As in walk 1, from the centre of the dam over Staples Road Pond, take
the steps on your left down to the dipping platform, and then walk along
the red path behind the wooden post and rail fence. Cross the railed and
plank footbridges, but keep to the western bank of the Loughton Brook
- do not climb the bank to the Green Ride as in walk 1.
The Loughton Brook takes the water falling on a very wide sector of the
Forest stretching approximately from the Loughton parish boundary on the
west as far north as the Wake Arms and as far east as the A121. West of
this watershed, the streams drain into the Lea, but the Brook is a tributary
of the Roding, which it joins nowadays at the end of Roding Road, pursuing
a sinuous course between the Drive and Forest Road, then behind Brooklyn
Avenue and through the grounds of the Roding Valley High School. It is
a noted geomorphologic feature, a river in "old age" that has
carved out a deep valley in the gravels and clays of the hill caps. Easily
noted is the undercutting of one side of the banks, and deposition on
the other, with many sinuous bends. The bed of the brook is gravel.
Cross the side stream that leads in from Debden Slade, bearing right
back to the main brook, and then turn left, alongside the brook. The path
can get muddy in the winter, but you can walk equally well a few yards
higher up the valley side. The brookside path is a favourite haunt of
snakes. Should you see one, do not be afraid. Most are grass snakes, which
are quite harmless, and the occasional adder will be shy and will not
harm you unless attacked.
Follow the path on the west side, passing a bridge over the stream, at
the top of the clearing, beyond which you can see the white-painted Loughton
The whole area of the brook was cleared in 1997, but there has been considerable
regrowth of shrubs and saplings since. As you carry on northward, there
are some good oaks pollarded at that time. The valley becomes a bit barer
and more open, and you cross another side stream coming in from the west
(no bridge but only a long pace or short jump). The trees are now predominantly
beech. Pick your way over the roots of a nice 2-stemmed beech, up the
grassed bank of the dam over Baldwins Hill Pond.
Baldwins Hill Pond was dug at the same time as that at Staples Road.
It lies higher, and the dam is crossed by a broad ride called the Clay
Road. This was another of the roads laid out, but in this case not metalled,
by J W Maitland when he, as Lord of the Manor, tried in 1864 to enclose
all of Loughton's forest. Had it been developed, the heart would have
been torn out of the woodland. The Pond was cleared, and the outlet rebuilt,
in 2000. It is a pleasant small lake, with a clearing beyond.
On to Lost Pond (you can return to the start at this point by crossing
the dam and recommencing the walk at *)
Turn left along the Clay Path (or Clay Road as it is sometimes called).

▶ **SUPPLIED RECORDS**:
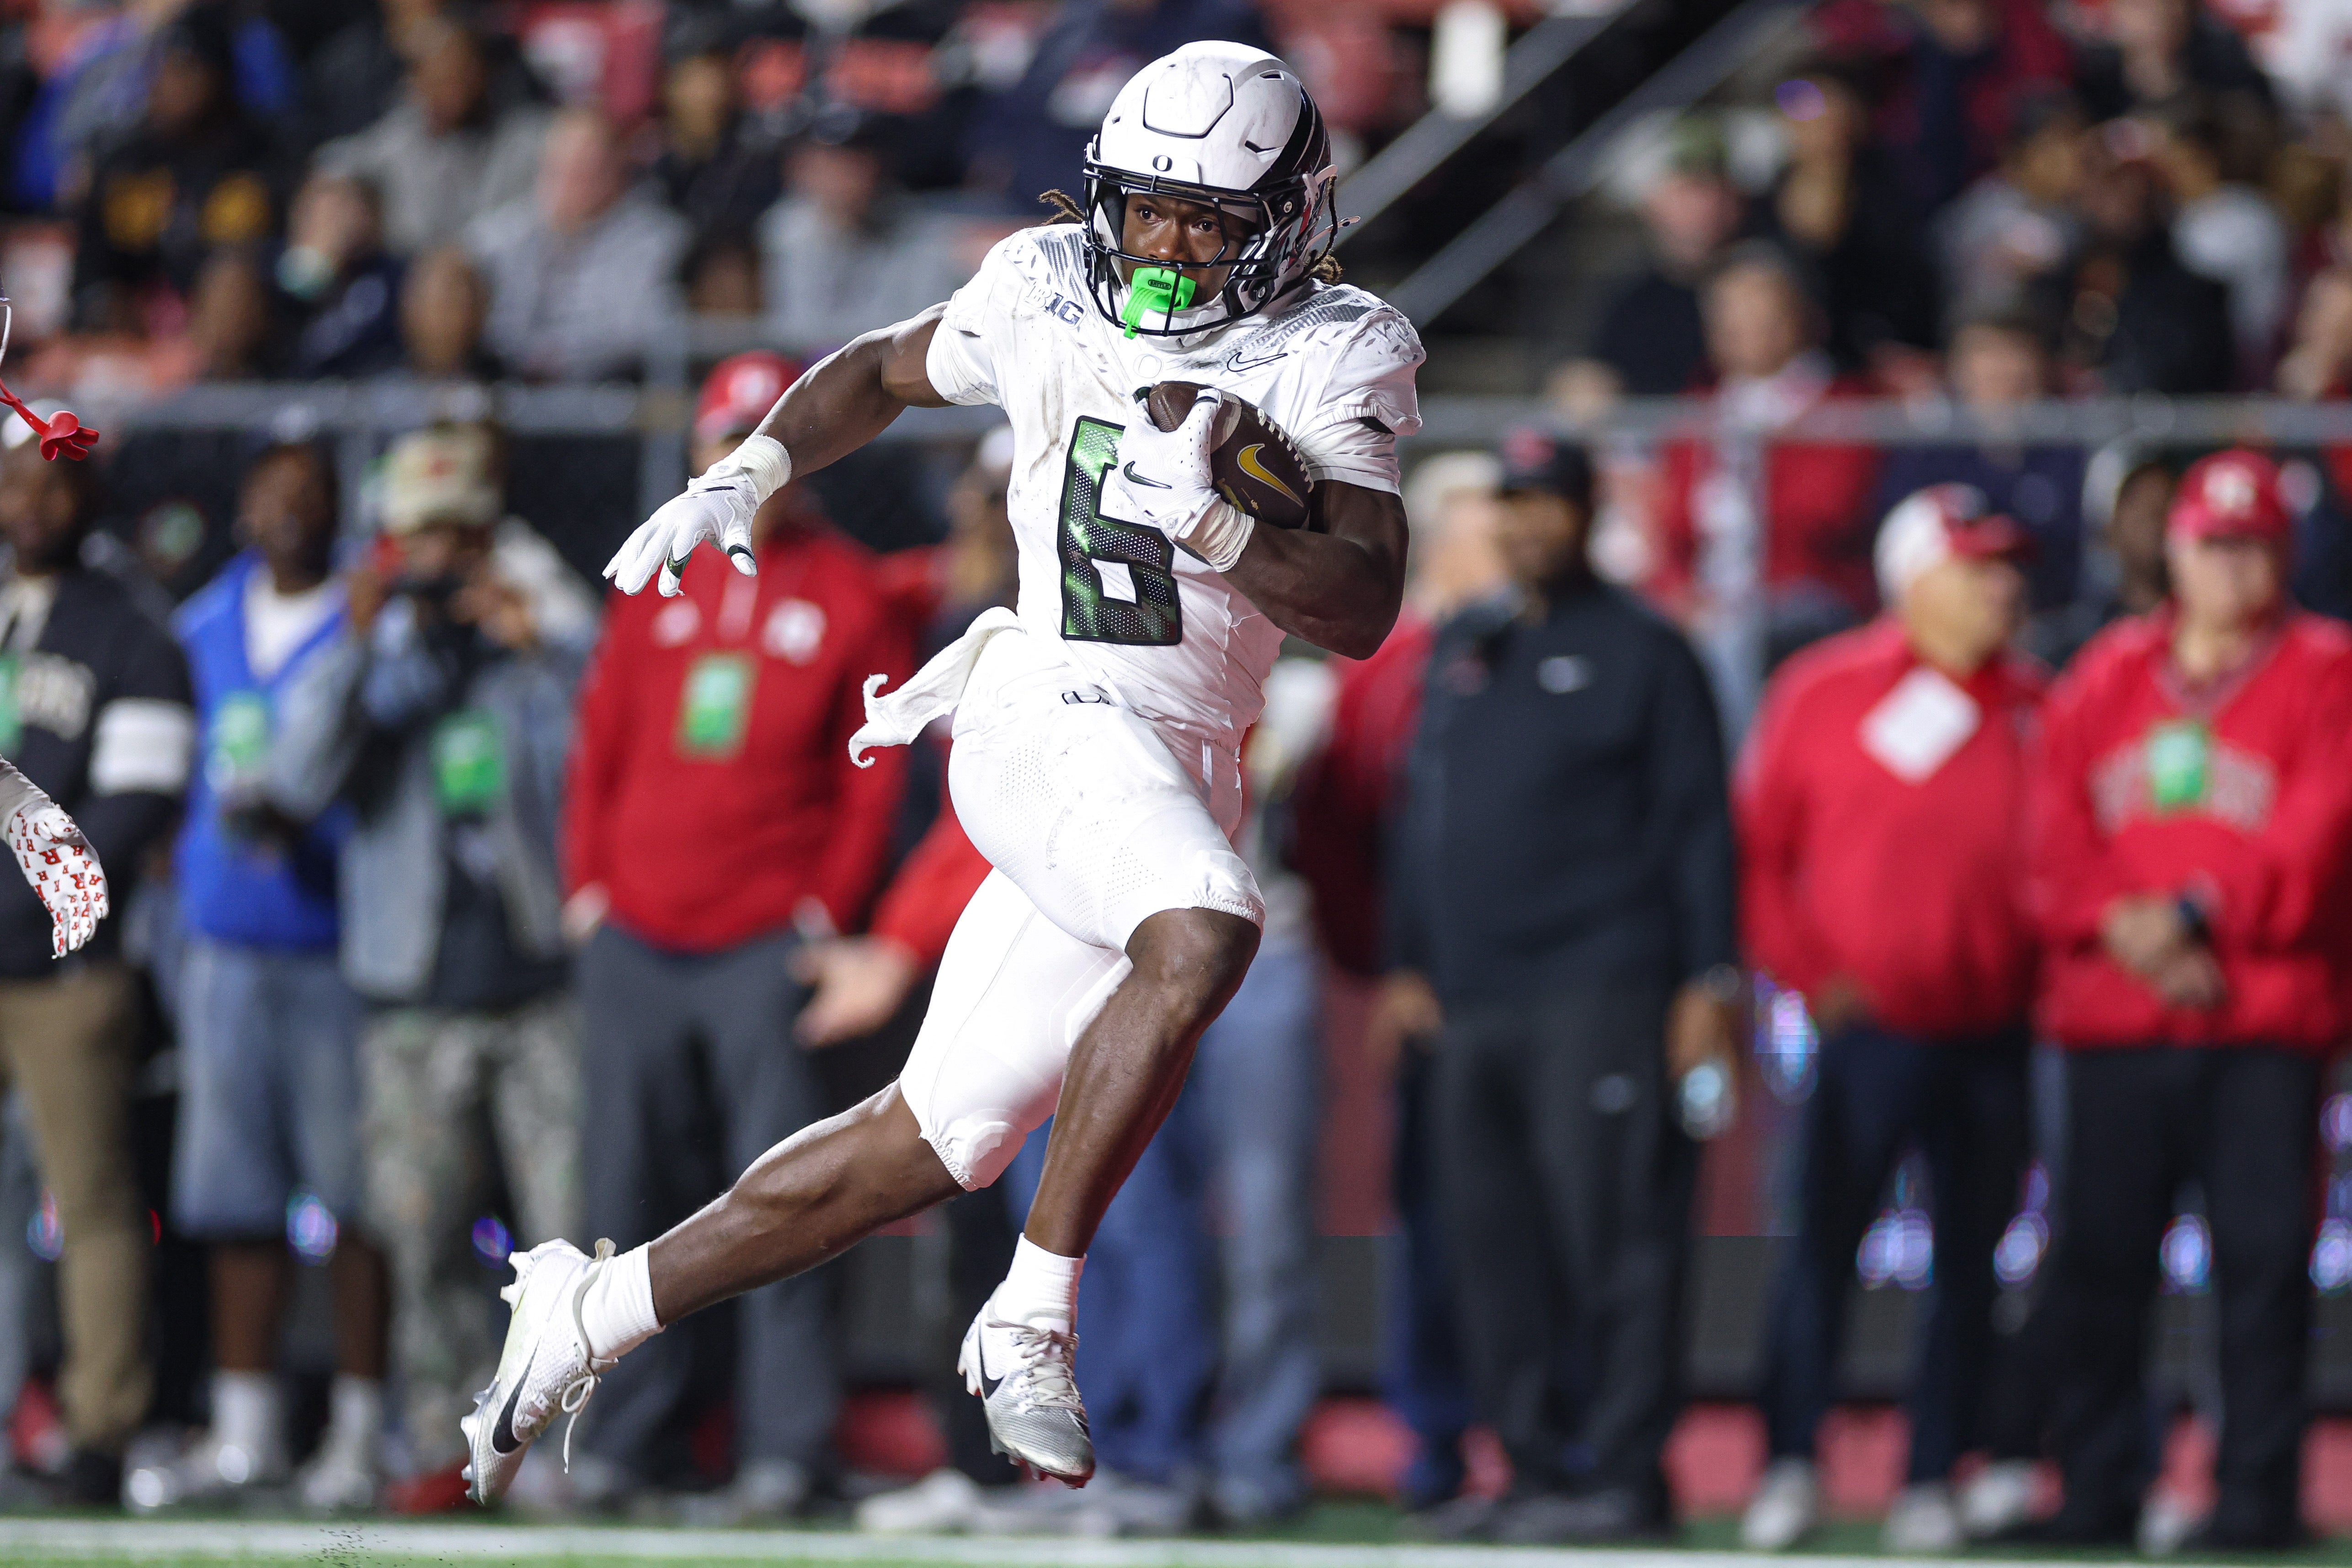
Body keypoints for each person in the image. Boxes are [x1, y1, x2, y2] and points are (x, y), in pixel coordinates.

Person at [462, 41, 1423, 1505]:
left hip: (1179, 752)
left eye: (1205, 218)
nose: (1165, 244)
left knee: (934, 1140)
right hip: (1045, 707)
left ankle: (589, 1312)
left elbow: (1358, 608)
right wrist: (750, 472)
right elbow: (876, 371)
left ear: (1288, 218)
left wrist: (1227, 529)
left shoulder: (1340, 344)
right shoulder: (1044, 283)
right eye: (1144, 208)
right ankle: (1030, 1316)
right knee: (1209, 920)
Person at [557, 353, 912, 1520]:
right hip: (641, 934)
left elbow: (873, 775)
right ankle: (626, 1443)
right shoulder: (658, 571)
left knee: (784, 1198)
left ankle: (786, 1445)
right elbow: (600, 734)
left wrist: (826, 911)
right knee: (625, 1198)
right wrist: (587, 884)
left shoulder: (851, 593)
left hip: (768, 938)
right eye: (723, 439)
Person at [1387, 431, 1737, 1545]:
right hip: (1473, 996)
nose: (1531, 523)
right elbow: (1425, 820)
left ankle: (1629, 1477)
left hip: (1606, 984)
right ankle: (1533, 1468)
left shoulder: (1648, 652)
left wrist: (1707, 980)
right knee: (1495, 1245)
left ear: (1592, 517)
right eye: (1515, 503)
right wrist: (1408, 959)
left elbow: (1700, 831)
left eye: (1551, 504)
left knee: (1618, 1236)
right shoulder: (1464, 649)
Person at [2023, 449, 2352, 1550]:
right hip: (2117, 1020)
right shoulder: (2108, 673)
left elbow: (2319, 834)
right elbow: (2051, 830)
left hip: (2262, 1019)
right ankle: (2094, 1488)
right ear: (2174, 550)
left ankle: (2256, 1498)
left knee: (2262, 1268)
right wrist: (2136, 928)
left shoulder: (2325, 670)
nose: (2229, 567)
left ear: (2282, 553)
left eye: (2251, 545)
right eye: (2212, 545)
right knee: (2097, 1262)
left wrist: (2197, 915)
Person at [272, 423, 596, 1508]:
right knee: (419, 1237)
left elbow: (598, 760)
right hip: (410, 994)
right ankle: (443, 1441)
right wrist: (357, 645)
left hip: (535, 981)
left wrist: (537, 650)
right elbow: (292, 774)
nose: (443, 558)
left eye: (461, 536)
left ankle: (558, 1454)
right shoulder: (370, 651)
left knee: (567, 1244)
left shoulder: (531, 641)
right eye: (423, 539)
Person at [1733, 483, 2044, 1554]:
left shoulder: (2039, 703)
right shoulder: (1823, 693)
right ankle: (1787, 1462)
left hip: (1997, 1029)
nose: (2004, 588)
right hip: (1866, 1029)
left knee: (1971, 1263)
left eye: (2008, 567)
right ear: (1916, 579)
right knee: (1823, 1250)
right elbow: (1763, 853)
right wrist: (1809, 972)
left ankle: (1933, 1471)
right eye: (1979, 567)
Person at [130, 442, 389, 1514]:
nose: (290, 510)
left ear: (337, 511)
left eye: (312, 492)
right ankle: (248, 1435)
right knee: (233, 1202)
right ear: (245, 509)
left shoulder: (369, 626)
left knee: (355, 1205)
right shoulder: (194, 632)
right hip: (224, 953)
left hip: (336, 952)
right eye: (274, 491)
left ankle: (363, 1436)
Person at [0, 432, 192, 1504]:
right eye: (15, 478)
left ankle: (99, 1431)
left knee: (94, 1204)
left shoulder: (132, 633)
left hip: (65, 969)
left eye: (53, 479)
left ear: (88, 494)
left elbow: (130, 813)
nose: (31, 500)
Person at [1650, 244, 1883, 702]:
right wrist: (1677, 591)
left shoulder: (1843, 406)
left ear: (1801, 317)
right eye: (1729, 314)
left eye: (1761, 311)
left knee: (1735, 638)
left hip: (1806, 594)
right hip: (1709, 599)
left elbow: (1822, 518)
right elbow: (1671, 526)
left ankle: (1742, 773)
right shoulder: (1701, 410)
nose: (1743, 327)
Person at [70, 9, 277, 334]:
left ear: (218, 76)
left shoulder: (259, 157)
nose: (169, 85)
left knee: (232, 283)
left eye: (186, 70)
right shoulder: (126, 162)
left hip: (231, 334)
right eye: (162, 70)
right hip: (138, 329)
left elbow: (275, 265)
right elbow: (93, 268)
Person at [1873, 313, 2086, 613]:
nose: (2002, 370)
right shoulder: (1926, 453)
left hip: (2054, 616)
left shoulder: (2075, 452)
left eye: (2015, 352)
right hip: (1947, 615)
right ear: (1957, 369)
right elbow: (1901, 549)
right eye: (1986, 353)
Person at [464, 108, 689, 382]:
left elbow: (639, 331)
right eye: (560, 168)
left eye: (586, 170)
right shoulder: (493, 239)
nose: (569, 183)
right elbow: (488, 326)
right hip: (506, 384)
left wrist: (556, 356)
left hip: (612, 392)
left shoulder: (657, 241)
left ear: (616, 172)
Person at [313, 19, 551, 259]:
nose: (455, 90)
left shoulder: (523, 138)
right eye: (442, 75)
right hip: (409, 276)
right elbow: (335, 162)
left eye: (464, 73)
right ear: (417, 82)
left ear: (484, 76)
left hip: (497, 274)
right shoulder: (400, 137)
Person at [1560, 118, 1747, 403]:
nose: (1706, 205)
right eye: (1688, 190)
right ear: (1651, 203)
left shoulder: (1775, 281)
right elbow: (1590, 378)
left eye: (1717, 188)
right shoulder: (1629, 300)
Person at [758, 114, 974, 352]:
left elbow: (916, 343)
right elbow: (794, 334)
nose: (843, 178)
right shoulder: (784, 231)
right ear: (801, 169)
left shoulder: (923, 236)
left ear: (880, 168)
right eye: (830, 163)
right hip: (806, 372)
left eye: (856, 163)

▶ **ACTIVITY LIST**:
A – Translate this sentence from the Loughton Brook walk passage into Spanish: "The bed of the brook is gravel."
B – List every pond named in the Loughton Brook walk passage.
C – Carry on the Loughton Brook walk passage, picking up after its final sentence about turning left along the Clay Path.

▶ **ANSWER SET**:
A – El lecho del arroyo es de grava.

B –
Staples Road Pond
Baldwins Hill Pond
Lost Pond

C –
The western part of this road is much more overgrown than the eastern,
with a pleasing mixture of sedge, dog rose, gorse, bramble, and bracken.
The trees are oak, beech and hornbeam, with many saplings. No doubt the
conservators will eventually clear the area. Note the channel made by
an occasional stream through the gravel, as water forms runnels off the
Just before you reach the clearing (Peartree Plain) at the top, where
the Green Ride crosses the Clay Path, you will see a path on your right,
entering the trees in a direction of about 4 o'clock. The path is well
marked at first, but especially in autumn, becomes obscured by leaves.
Keep along the path, bearing generally left (if you bear right you will
come back to the Clay Path). After a few minutes, you will see the Lost
Pond in its slight dip.
The Lost Pond, or Blackweir Hill Pond, is often reckoned the most picturesque
of all Forest ponds. It is entirely girt about by trees, mostly beeches,
with some silver birch. On summer days, the light is superb, dappled by
the leaves, and in winter, the stark beauty of the trunks, thrown into
relief by rime, stands out against the half-frozen water.
Make a circuit anti-clockwise of the pond, noting an 11-stemmed beech,
which must have sprung from an ancient stool in the last 150 or so years.
It is at this point you will leave the pond when you have made a circuit
of it. On the east side of the pond stood until recently the climbing
tree - a hornbeam into whose straight trunk somebody had screwed iron
rungs, which children could climb. This tree fell in the 1990s, and has
not been replaced.
Another practice, frowned on by the Conservators, of course, is carving
on trees. It is especially prevalent here, where large, smooth-trunked
beeches abound. None of the hundreds of inscriptions still visible are
very old - the trees seem to bleed them out after about 30 years. One
wonders, however, whether the Barbara who loves me of 1965 still does,
and whether JJA and RR from 1970 are still together!
When you have completed the walk round the pond, set off downhill and
generally right from the 11-trunked beech. At the foot of the dip is a
small stream, which you can cross by a beech that is strangely broken
off about 4ft from the ground. In a minute or so, you come out to the
top of Baldwin's Hill Pond. Follow its western side till you get back
to the Clay Path.
Cross the dam, and carry on along the eastern side of the pond. The path
leads into a clearing, and a long and quite steep hillside, at the top
of which the Foresters Arms pub can be seen. This hillside was thinned
in 2001, and once again, the pond is visible from the road as it was in
the nineteenth century. The trees that remain, oak and hornbeam, have
grown since the cessation of lopping in 1879, and are quite sizeable.
The banks of grass at Woodbury Hill and Baldwins Hill still maintain more
flower species than much of the forest, including heather, scabious, wood-anemone
You can either return along the west bank of the brook, or by a mixture
of path and forest edge higher up. The brookside walk has already been
described, but the variation is as follows.
Keep to the mid-point of the hill until a paling fence comes into view.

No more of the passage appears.